**QUESITO DA RISOLVERE**
Secondo il resoconto parlamentare riportato nel testo del documento, in quale giorno è fissata l'audizione informale con il Vice Premier e Ministro Tajani?

**TESTO DEL DOCUMENTO**
____________

PRESIDENTE. Concluda, onorevole.
MARCO GRIMALDI(AVS). Hanno lottato per tutte e tutti noi, e questa vicenda ci ricorda che tutte e tutti noi abbiamo una grande responsabilità, una grande solidarietà, che ancora dobbiamo nei loro confronti e spero che questa vicenda sia chiara davvero a tutte e tutti
PRESIDENTE. Tecnicamente, onorevole Grimaldi, anche ai fini del verbale, quindi lei chiede un'informativa del Governo sulla materia che riguarda la Turchia e i curdi? Va bene.
Ha chiesto di parlare l'onorevole Onori. Ne ha facoltà.
FEDERICA ONORI(AZ-PER-RE). Grazie, Presidente. Intervengo per unirci alla richiesta dei colleghi Soumahoro e Fornaro, che abbiamo trovato assolutamente appropriata e opportuna, e per suggerire già una possibile finestra. Abbiamo un'audizione informale con il Vice Premier e Ministro Tajani per questo giovedì 30 gennaio, con le Commissioni estere di Camera e Senato riunite congiuntamente.
Questa audizione è sugli esiti del Consiglio degli affari esteri dell'Unione europea, quindi proponiamo che possa ricomprendere in quell'occasione anche il tema del Congo.
PRESIDENTE. L'ordine del giorno reca il seguito della discussione del disegno di legge, già approvato dal Senato, n. 2206: Conversione in legge del decreto-legge 27 dicembre 2024, n. 200, recante disposizioni urgenti per la proroga dell'autorizzazione alla cessione di mezzi, materiali ed equipaggiamenti militari in favore delle autorità governative dell'Ucraina.
Ricordo che nella parte antimeridiana della seduta odierna si è conclusa la discussione generale e il relatore per la Commissione affari esteri e del rappresentante del Governo hanno rinunciato a intervenire in sede di replica.
PRESIDENTE. Passiamo all'esame dell'articolo unico del disegno di legge di conversione e delle proposte emendative riferite all'articolo unico del disegno di legge di conversione e agli articoli del decreto-legge .
Le Commissioni I (Affari costituzionali) e V (Bilancio) hanno espresso i prescritti pareri , che sono in distribuzione.
Se nessuno chiede di intervenire sul complesso delle proposte emendative, invito i relatori e la rappresentante del Governo ad esprimere il parere.
EMANUELE LOPERFIDOGrazie, Presidente. In seguito all'esame nelle Commissioni esteri e difesa i pareri sono negativi su tutti gli emendamenti.
PRESIDENTE. Contrario su tutti gli emendamenti.
Il Governo?
MATILDE SIRACUSANO,. Il parere è conforme al relatore.
PRESIDENTE. Contrario su tutti gli emendamenti.
Passiamo agli identici Dis 1.1 Fratoianni e Dis 1.2 Riccardo Ricciardi. Se nessuno chiede di intervenire li pongo in votazione.

____________

**ESTRATTI DEL MATERIALE**

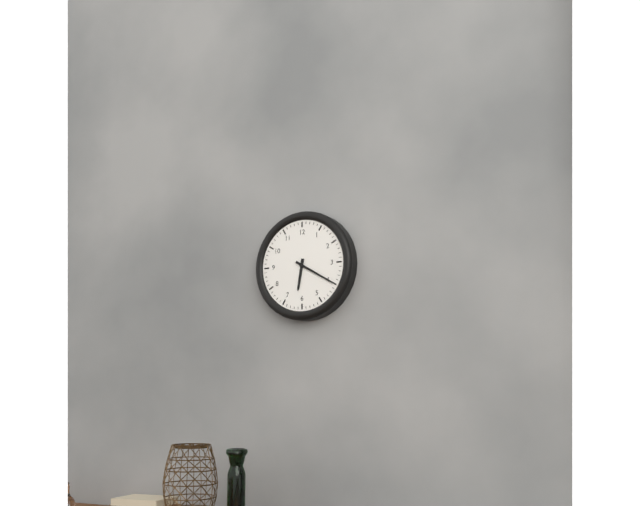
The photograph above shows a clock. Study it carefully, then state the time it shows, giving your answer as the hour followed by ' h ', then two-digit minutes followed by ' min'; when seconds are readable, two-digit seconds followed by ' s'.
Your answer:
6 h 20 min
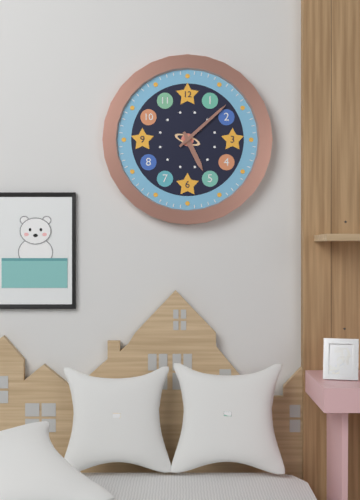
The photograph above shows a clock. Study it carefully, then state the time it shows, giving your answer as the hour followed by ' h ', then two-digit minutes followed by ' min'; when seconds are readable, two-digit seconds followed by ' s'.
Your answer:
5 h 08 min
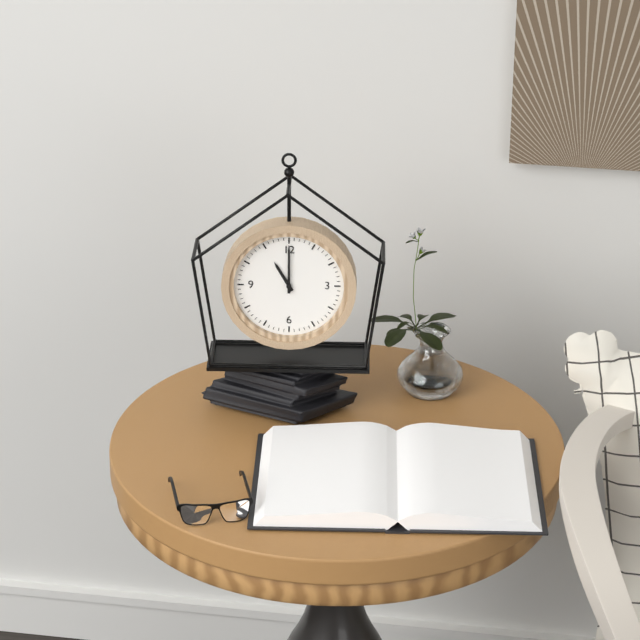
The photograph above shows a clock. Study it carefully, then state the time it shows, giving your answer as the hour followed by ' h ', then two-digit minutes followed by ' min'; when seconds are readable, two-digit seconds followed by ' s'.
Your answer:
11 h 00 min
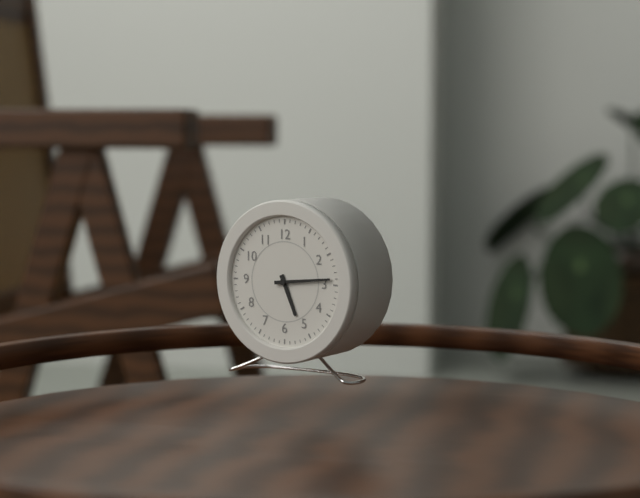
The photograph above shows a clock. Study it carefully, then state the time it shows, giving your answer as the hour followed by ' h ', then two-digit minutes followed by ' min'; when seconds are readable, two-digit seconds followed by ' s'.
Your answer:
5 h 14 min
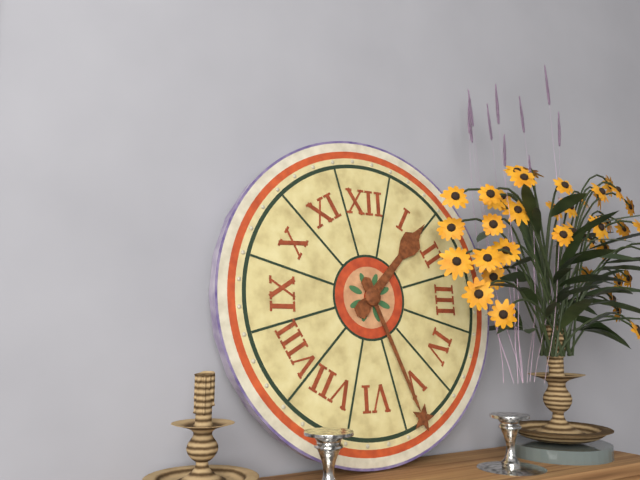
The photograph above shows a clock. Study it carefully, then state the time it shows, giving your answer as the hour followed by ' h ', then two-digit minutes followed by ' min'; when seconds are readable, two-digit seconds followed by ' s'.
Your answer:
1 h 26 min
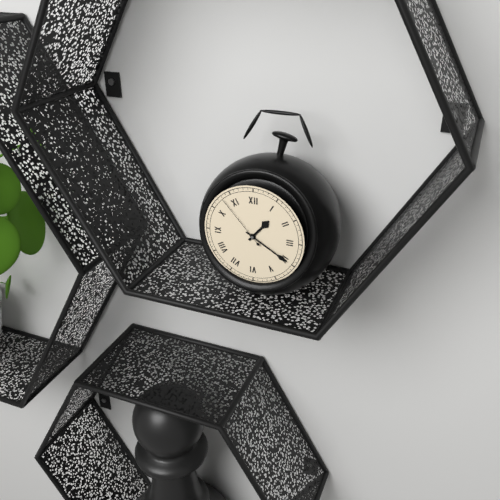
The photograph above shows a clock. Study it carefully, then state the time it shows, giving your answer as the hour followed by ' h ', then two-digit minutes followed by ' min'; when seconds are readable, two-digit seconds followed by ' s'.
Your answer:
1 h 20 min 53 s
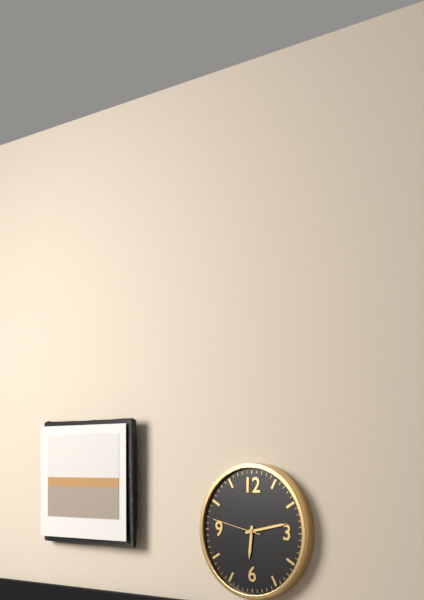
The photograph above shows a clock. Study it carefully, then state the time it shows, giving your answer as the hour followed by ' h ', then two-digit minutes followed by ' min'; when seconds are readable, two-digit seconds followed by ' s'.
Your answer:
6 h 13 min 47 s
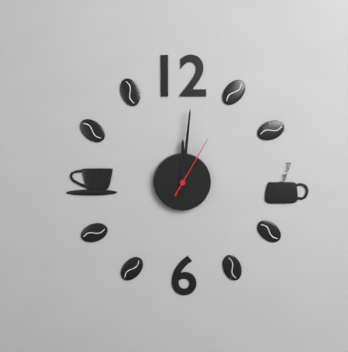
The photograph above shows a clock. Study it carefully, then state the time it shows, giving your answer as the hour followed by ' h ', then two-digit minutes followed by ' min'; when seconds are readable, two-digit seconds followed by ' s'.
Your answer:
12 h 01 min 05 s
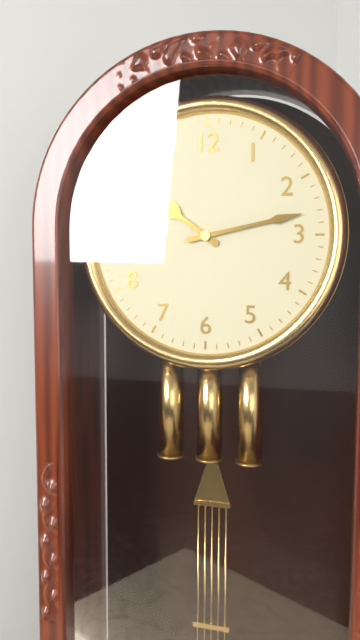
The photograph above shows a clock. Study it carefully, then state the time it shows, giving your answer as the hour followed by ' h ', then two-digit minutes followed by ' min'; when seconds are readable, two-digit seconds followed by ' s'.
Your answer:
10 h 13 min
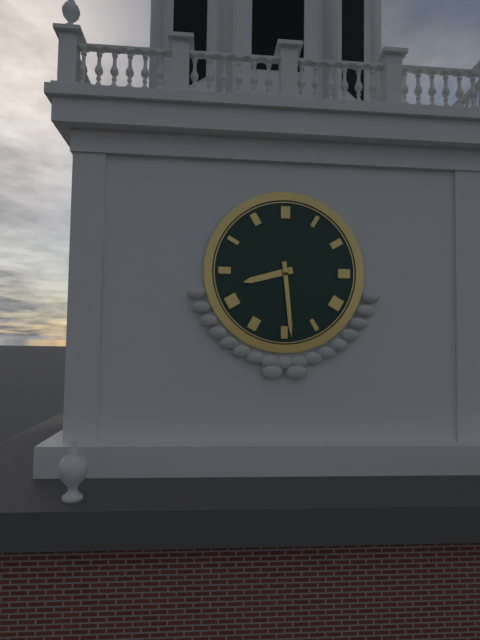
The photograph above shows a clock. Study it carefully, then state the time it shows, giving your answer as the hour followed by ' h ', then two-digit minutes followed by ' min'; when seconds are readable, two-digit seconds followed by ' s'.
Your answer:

____________

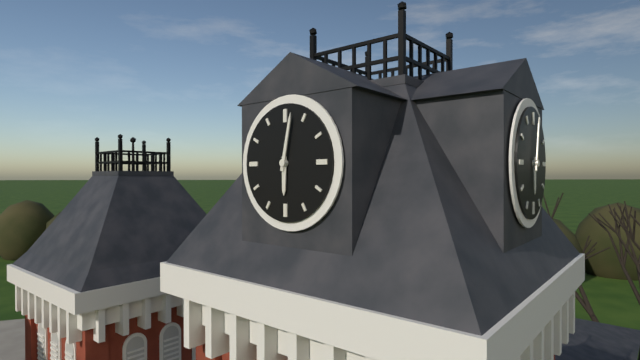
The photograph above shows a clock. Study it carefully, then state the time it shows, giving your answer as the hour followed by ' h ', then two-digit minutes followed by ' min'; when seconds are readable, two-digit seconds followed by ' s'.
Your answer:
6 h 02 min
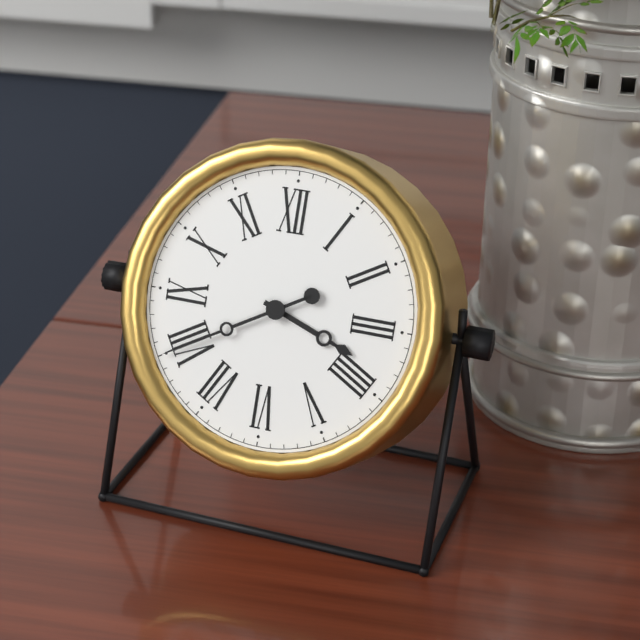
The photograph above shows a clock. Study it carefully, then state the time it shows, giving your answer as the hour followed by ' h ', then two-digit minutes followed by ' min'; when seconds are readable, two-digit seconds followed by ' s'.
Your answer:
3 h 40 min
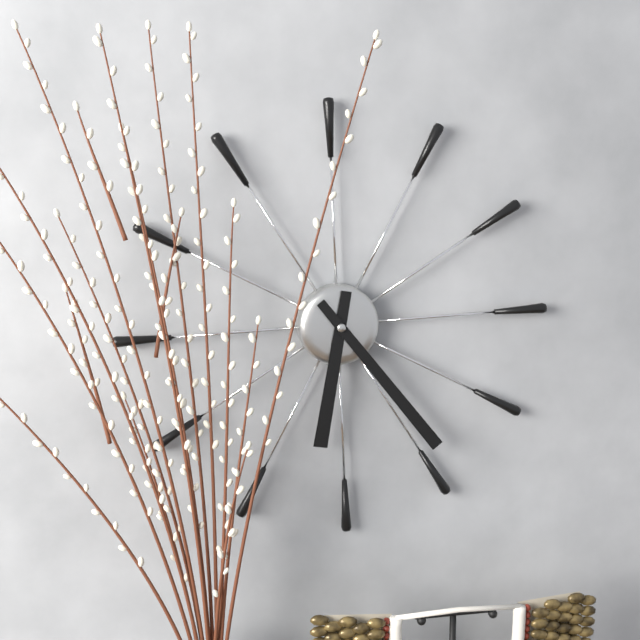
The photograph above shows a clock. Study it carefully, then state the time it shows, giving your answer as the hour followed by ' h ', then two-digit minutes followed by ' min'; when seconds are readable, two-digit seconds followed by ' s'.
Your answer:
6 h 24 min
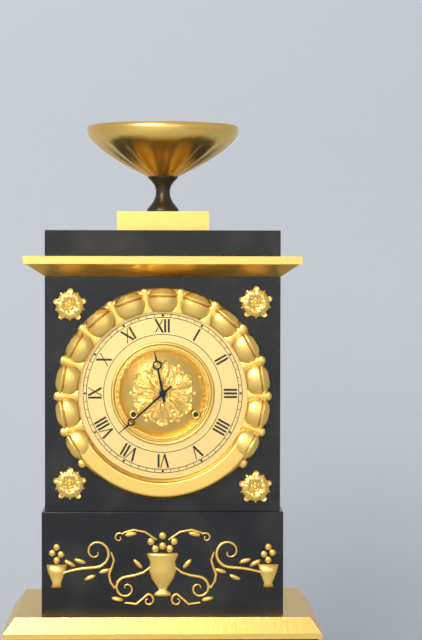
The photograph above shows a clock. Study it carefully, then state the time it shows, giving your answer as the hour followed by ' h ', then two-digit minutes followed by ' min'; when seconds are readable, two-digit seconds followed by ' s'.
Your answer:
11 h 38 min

____________

**RISPOSTA**
Giovedì 30 gennaio.